━━━ Supplied data
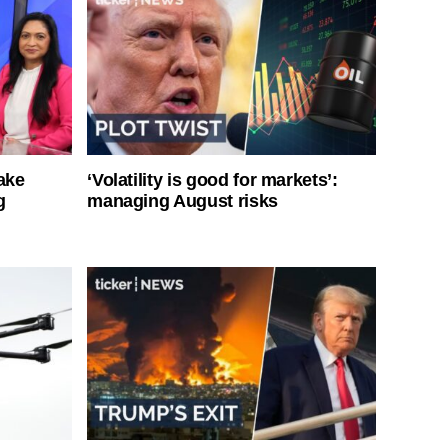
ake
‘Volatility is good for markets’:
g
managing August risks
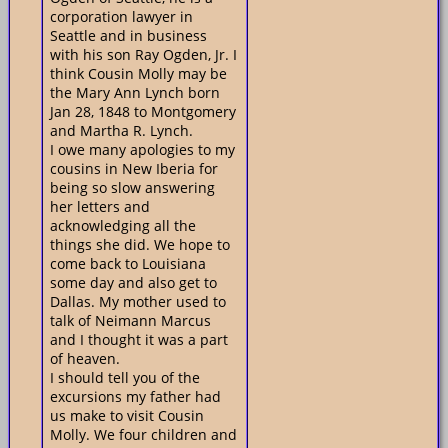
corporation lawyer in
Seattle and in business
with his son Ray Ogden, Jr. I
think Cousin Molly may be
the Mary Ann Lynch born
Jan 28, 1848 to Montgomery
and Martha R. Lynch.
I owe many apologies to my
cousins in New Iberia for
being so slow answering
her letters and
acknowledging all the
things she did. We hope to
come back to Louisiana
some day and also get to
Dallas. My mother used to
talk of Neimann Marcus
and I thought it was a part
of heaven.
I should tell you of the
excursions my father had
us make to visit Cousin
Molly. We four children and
━━━━━━
━━━ Supplied data
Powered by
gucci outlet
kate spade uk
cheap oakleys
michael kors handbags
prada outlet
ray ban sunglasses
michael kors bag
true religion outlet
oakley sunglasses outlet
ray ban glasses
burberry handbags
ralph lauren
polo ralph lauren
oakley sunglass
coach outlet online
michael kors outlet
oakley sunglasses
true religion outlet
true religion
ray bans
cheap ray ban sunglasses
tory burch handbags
━━━━━━
Work instructions: Extract every line from the items above that contains the string "outlet".

Task result:
gucci outlet
prada outlet
true religion outlet
oakley sunglasses outlet
coach outlet online
michael kors outlet
true religion outlet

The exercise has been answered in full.